• Your objective
Search the listing for the word "projectDirectory" and copy every line where it turns up.
++++++++++++++++++++
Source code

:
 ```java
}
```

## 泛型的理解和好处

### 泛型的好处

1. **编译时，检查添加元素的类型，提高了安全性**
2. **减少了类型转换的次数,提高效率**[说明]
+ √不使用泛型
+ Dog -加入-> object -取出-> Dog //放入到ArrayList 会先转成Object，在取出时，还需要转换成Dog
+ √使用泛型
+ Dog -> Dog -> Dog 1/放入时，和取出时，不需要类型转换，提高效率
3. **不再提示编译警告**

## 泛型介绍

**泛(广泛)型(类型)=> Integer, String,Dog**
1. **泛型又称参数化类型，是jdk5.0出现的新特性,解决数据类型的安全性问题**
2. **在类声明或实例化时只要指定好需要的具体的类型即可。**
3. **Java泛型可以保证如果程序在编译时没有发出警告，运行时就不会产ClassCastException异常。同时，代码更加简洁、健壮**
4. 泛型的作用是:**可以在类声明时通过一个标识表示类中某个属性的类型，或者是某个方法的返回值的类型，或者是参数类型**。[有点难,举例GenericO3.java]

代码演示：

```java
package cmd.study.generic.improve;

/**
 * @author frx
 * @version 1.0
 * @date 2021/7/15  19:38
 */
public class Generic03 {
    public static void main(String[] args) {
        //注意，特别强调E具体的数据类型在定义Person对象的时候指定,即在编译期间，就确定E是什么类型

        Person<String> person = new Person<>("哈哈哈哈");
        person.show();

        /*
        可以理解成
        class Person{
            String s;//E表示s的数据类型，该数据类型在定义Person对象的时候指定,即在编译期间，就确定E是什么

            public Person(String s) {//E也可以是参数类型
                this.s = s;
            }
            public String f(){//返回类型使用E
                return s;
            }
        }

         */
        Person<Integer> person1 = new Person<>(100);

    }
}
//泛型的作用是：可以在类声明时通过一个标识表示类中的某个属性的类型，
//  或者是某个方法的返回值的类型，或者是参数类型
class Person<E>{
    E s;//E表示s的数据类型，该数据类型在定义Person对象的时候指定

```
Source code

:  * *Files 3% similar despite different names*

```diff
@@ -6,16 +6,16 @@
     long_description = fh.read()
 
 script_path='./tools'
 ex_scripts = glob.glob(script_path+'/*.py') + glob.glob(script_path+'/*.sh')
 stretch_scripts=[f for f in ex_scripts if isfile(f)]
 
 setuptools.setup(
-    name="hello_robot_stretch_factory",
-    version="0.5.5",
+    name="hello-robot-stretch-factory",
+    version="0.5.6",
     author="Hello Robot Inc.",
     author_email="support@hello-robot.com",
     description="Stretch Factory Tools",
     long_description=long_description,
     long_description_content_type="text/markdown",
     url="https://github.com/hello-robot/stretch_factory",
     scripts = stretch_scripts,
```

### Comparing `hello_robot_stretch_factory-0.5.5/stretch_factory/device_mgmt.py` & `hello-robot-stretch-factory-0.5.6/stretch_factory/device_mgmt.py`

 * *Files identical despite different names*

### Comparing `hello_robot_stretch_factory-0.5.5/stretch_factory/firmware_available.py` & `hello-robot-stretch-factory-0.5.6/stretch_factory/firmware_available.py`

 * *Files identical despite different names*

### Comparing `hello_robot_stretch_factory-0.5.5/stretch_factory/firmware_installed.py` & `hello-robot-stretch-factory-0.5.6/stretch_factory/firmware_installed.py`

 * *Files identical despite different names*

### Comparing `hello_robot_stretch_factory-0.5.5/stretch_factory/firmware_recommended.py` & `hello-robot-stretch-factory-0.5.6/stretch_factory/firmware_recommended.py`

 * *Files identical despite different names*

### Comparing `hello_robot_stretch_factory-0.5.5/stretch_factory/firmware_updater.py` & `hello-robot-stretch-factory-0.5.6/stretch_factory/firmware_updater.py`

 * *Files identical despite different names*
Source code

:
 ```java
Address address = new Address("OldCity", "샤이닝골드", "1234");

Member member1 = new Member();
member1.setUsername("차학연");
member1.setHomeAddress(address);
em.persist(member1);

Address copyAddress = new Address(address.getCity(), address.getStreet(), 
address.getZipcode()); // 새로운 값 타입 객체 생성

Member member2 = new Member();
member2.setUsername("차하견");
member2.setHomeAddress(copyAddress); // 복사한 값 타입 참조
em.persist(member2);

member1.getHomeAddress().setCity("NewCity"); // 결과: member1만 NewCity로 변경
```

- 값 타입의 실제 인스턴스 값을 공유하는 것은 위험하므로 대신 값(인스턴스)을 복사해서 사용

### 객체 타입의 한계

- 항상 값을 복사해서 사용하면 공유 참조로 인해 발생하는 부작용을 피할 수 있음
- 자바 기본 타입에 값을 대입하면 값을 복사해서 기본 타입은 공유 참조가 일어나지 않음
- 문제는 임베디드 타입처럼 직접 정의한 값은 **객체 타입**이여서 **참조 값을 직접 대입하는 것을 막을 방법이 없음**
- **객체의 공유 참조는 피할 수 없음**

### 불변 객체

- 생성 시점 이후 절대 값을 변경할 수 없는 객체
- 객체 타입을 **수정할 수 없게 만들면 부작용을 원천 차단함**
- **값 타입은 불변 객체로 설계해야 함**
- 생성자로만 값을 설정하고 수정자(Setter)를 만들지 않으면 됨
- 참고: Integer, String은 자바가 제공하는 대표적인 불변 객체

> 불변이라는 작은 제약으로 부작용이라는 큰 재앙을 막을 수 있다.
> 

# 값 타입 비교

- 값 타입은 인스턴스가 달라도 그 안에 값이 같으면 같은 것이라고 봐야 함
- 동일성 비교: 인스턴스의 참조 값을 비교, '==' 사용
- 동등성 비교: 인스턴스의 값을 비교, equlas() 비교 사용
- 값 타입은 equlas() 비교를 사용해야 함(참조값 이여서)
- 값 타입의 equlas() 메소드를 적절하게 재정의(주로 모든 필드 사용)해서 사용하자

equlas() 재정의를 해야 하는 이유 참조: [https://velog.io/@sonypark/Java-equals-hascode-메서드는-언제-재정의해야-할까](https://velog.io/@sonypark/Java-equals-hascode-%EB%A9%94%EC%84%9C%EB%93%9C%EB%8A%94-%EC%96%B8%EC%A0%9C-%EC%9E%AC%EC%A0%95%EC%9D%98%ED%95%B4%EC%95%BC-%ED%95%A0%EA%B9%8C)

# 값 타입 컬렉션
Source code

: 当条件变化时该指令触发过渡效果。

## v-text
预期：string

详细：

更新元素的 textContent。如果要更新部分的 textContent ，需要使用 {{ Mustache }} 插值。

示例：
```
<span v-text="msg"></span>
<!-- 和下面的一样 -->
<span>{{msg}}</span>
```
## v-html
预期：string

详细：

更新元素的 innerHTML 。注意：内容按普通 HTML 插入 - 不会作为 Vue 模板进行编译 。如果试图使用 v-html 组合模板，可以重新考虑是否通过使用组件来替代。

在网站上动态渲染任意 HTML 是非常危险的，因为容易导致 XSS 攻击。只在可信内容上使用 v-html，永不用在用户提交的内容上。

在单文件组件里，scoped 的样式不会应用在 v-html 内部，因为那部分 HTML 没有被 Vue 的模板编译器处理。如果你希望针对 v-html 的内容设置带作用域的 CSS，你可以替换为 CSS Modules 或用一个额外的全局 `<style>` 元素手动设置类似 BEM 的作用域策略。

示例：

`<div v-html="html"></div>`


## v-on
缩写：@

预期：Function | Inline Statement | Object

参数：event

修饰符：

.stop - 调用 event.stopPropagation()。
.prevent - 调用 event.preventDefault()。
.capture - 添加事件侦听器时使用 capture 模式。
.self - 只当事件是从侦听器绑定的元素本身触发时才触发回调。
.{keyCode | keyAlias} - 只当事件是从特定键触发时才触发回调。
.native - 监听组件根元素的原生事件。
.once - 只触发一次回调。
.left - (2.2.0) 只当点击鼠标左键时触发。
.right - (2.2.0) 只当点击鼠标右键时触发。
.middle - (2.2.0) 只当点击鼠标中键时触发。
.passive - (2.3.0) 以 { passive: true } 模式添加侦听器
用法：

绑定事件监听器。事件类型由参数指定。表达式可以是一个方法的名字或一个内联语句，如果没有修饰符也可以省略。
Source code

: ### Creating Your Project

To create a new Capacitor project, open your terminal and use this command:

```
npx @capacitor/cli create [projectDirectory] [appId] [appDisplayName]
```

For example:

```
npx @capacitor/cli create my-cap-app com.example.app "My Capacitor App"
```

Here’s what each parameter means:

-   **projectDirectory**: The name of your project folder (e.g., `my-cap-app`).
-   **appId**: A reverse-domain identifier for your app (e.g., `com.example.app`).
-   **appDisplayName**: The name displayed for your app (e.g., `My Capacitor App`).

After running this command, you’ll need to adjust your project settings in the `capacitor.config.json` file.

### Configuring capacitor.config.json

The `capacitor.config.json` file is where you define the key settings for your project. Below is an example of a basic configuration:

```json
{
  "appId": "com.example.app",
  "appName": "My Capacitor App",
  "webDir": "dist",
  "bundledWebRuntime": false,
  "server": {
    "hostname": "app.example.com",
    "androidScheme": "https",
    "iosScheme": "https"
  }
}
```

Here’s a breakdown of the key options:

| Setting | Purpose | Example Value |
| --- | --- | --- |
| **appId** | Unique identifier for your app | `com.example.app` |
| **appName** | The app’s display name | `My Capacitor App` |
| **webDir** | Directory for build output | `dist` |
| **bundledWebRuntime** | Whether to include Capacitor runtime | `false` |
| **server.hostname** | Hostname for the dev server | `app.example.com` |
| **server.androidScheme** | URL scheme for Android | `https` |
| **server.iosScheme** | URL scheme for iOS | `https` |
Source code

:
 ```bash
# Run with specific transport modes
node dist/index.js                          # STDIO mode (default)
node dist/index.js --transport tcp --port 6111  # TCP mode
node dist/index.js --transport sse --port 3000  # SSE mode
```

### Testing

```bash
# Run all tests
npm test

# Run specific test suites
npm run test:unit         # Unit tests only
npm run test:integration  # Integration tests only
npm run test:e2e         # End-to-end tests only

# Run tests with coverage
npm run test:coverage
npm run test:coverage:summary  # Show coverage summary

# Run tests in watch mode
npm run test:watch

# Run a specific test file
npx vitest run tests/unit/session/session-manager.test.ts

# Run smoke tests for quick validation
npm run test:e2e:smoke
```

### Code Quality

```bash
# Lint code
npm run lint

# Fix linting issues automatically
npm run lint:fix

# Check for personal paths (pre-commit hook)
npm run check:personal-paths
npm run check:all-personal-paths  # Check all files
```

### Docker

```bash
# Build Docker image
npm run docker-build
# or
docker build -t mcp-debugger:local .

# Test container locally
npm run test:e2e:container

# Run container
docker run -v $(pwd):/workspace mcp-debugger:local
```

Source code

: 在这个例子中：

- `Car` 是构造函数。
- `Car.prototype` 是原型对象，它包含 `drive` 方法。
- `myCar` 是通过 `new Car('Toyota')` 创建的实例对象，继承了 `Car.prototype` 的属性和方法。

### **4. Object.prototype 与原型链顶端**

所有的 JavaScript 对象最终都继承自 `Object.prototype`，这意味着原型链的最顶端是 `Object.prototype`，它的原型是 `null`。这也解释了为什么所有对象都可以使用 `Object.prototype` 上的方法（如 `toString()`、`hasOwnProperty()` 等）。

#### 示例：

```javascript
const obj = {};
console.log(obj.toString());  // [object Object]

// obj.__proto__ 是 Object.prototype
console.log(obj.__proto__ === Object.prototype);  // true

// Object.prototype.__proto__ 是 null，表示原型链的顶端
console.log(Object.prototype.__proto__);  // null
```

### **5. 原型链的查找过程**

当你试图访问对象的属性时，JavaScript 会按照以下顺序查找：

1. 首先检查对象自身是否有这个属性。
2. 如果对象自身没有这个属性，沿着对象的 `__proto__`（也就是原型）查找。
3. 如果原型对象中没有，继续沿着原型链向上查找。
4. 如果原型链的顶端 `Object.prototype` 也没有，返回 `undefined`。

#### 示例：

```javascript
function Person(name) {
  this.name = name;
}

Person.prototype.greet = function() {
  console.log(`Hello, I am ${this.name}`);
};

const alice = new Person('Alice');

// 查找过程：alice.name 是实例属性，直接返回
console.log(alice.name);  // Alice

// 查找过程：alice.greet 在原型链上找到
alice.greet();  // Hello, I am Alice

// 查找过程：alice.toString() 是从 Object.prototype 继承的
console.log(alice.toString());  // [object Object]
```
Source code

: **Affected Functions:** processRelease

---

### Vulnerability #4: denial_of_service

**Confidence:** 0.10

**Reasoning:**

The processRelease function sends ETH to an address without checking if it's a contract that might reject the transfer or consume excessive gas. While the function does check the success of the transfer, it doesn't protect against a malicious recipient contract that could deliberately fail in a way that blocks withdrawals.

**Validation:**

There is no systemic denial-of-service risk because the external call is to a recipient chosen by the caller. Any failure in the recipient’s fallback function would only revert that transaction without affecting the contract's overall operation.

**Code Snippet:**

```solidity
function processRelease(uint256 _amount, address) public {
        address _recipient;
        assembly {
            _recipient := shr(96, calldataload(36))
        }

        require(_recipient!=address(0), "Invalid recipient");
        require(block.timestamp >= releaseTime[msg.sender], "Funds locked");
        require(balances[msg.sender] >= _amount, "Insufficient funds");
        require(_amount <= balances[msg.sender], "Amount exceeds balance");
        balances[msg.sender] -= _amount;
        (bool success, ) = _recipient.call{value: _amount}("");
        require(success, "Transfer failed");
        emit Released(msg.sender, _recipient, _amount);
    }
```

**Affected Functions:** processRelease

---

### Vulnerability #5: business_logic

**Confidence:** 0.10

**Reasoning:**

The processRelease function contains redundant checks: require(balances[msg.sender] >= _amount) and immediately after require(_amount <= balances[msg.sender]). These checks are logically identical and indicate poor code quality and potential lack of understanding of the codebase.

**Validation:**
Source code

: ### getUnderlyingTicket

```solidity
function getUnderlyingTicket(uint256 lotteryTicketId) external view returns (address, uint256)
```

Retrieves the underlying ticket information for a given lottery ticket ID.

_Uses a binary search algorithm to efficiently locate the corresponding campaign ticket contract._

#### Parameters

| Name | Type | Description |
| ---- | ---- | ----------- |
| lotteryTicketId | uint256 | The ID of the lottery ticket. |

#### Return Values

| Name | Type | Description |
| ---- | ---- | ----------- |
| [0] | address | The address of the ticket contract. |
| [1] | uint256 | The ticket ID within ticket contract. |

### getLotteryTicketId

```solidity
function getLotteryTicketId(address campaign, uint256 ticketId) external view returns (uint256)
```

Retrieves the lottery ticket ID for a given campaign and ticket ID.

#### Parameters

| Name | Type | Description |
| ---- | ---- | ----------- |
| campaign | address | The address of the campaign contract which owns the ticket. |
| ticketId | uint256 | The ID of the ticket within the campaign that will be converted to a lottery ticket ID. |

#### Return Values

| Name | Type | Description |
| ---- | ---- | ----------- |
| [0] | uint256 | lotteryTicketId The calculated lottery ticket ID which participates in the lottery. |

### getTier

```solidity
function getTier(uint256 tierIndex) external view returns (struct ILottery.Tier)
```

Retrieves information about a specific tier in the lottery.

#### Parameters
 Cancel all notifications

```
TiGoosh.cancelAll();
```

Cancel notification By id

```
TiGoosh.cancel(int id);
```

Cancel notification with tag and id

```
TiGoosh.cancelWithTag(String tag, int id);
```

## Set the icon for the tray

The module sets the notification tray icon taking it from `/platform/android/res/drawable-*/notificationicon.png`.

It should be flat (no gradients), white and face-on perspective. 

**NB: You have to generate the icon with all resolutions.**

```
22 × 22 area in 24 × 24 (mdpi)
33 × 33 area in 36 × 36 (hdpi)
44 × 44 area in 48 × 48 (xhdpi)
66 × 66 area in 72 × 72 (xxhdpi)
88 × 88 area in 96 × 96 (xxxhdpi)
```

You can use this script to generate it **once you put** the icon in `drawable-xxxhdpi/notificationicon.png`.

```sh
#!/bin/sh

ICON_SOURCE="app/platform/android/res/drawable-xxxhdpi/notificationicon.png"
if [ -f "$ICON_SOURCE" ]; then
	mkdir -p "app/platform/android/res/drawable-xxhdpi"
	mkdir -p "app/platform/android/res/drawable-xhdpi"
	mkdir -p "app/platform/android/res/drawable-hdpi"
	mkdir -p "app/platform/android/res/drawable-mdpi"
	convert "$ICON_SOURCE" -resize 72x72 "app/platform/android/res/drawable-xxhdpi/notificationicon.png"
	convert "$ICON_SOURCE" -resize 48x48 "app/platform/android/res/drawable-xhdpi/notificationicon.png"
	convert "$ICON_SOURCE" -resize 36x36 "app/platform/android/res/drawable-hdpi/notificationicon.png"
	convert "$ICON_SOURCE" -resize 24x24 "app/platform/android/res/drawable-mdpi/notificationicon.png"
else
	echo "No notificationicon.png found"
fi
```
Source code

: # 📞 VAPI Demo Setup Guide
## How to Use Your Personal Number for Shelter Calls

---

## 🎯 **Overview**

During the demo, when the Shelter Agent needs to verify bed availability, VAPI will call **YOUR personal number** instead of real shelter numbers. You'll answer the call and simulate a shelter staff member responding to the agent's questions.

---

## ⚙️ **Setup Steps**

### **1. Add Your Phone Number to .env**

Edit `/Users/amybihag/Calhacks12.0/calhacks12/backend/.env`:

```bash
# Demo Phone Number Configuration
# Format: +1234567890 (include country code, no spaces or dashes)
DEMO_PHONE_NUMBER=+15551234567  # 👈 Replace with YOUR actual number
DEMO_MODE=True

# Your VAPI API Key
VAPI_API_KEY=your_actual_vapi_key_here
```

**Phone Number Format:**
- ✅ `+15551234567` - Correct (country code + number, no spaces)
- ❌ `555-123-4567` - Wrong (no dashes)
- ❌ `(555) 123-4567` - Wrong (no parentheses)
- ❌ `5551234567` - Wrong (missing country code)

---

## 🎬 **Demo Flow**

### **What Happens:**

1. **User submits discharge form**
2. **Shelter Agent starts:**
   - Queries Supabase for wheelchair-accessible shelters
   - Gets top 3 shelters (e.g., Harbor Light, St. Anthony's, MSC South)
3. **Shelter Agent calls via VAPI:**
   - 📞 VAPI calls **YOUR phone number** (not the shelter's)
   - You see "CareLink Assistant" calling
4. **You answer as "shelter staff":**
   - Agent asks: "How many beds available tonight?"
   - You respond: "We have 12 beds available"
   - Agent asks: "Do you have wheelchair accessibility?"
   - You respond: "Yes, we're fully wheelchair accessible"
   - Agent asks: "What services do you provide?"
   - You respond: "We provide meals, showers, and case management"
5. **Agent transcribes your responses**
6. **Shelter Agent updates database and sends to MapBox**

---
++++++++++++++++++++
• Task answer
npx @capacitor/cli create [projectDirectory] [appId] [appDisplayName]
-   **projectDirectory**: The name of your project folder (e.g., `my-cap-app`).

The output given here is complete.